L’antidote à cette pandémie de désinformation, c’est l’information et l’analyse fondées sur les faits.
Il dépend de la liberté des médias et de l’indépendance des journalistes.
Et tient à un principe fondamental: « le journalisme sans crainte ni complaisance ».
Il ne s’agit pas là d’un simple slogan, mais d’une question de vie ou de mort.
Les journalistes et les professionnels de tous médias sont indispensables pour nous aider à prendre des décisions éclairées. Dans une situation de pandémie, ces décisions peuvent sauver des vies. Aujourd’hui plus que jamais, nous avons besoin des médias pour nous informer de ce qui se passe; pour séparer les faits de la fiction; et pour demander des comptes aux dirigeants.
Mais depuis le début de la pandémie, partout dans le monde, de nombreux journalistes sont soumis à des restrictions plus sévères et à des sanctions disproportionnées simplement parce qu’ils font leur travail.
Si des limitations temporaires à la liberté de circulation sont essentielles pour vaincre le COVID-19, cela ne doit jamais servir de prétexte pour empêcher les journalistes de faire leur travail.
Les gens ont peur. Ils veulent savoir quoi faire et à qui demander conseil. Ils ont besoin de la science. Ils ont besoin de solidarité.
Je remercie donc les journalistes et tous ceux qui nous informent et qui vérifient les faits et les informations publiés sur les réseaux sociaux, en particulier les femmes et les hommes qui couvrent les questions de santé publique. L’Organisation des Nations Unies est à vos côtés.
L’utilisation des réseaux sociaux a augmenté de façon spectaculaire depuis le début de la crise, car ces réseaux offrent des moyens sans pareil pour communiquer et accéder à l’information. Il est encourageant de constater que les plateformes de médias sociaux commencent à prendre leurs responsabilités au sérieux.
Je salue les engagements récents de ces réseaux de mettre en avant les contenus factuels et de lutter contre la désinformation – en particulier ceux qui suppriment de manière proactive les contenus nuisibles. Je les exhorte à poursuivre ces efforts qui contribuent à éviter la propagation de rumeurs dangereuses et de faux remèdes.

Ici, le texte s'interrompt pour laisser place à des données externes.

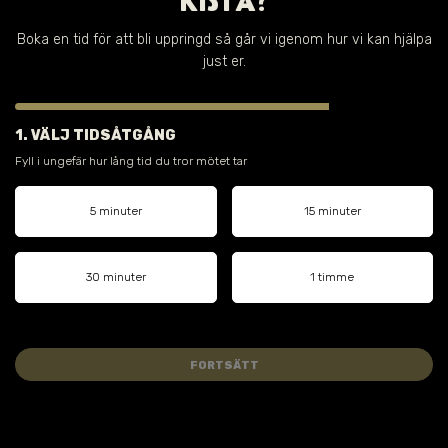
KISTA?
Boka en tid för att bli uppringd så går vi igenom hur vi kan hjälpa
just er.
1. VÄLJ TIDSÅTGÅNG
Fyll i ungefär hur lång tid du tror mötet tar
5 minuter
15 minuter
30 minuter
1 timme
FORTSÄTT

À l’Organisation des Nations Unies, nous travaillons avec les plateformes de médias sociaux pour promouvoir des messages qui assurent la sécurité et la santé de tous. Et nous avons lancé notre propre initiative pour inonder internet de données factuelles et scientifiques tout en contrant la désinformation et les mensonges de toutes sortes.
Les organisations internationales, ainsi que les gouvernements, ont un rôle important à jouer pour promouvoir les faits et les méthodes scientifiques. Mais personne pendant cette pandémie ne peut se substituer aux médias pour transmettre au public des informations et des analyses, et pour contrer les rumeurs et la déformation des faits.
J’appelle les gouvernements et les dirigeants de tous bords à faire tout ce qui est en leur pouvoir pour protéger les journalistes et les professionnels des médias et renforcer la liberté de la presse, pendant la pandémie du COVID-19 et au-delà.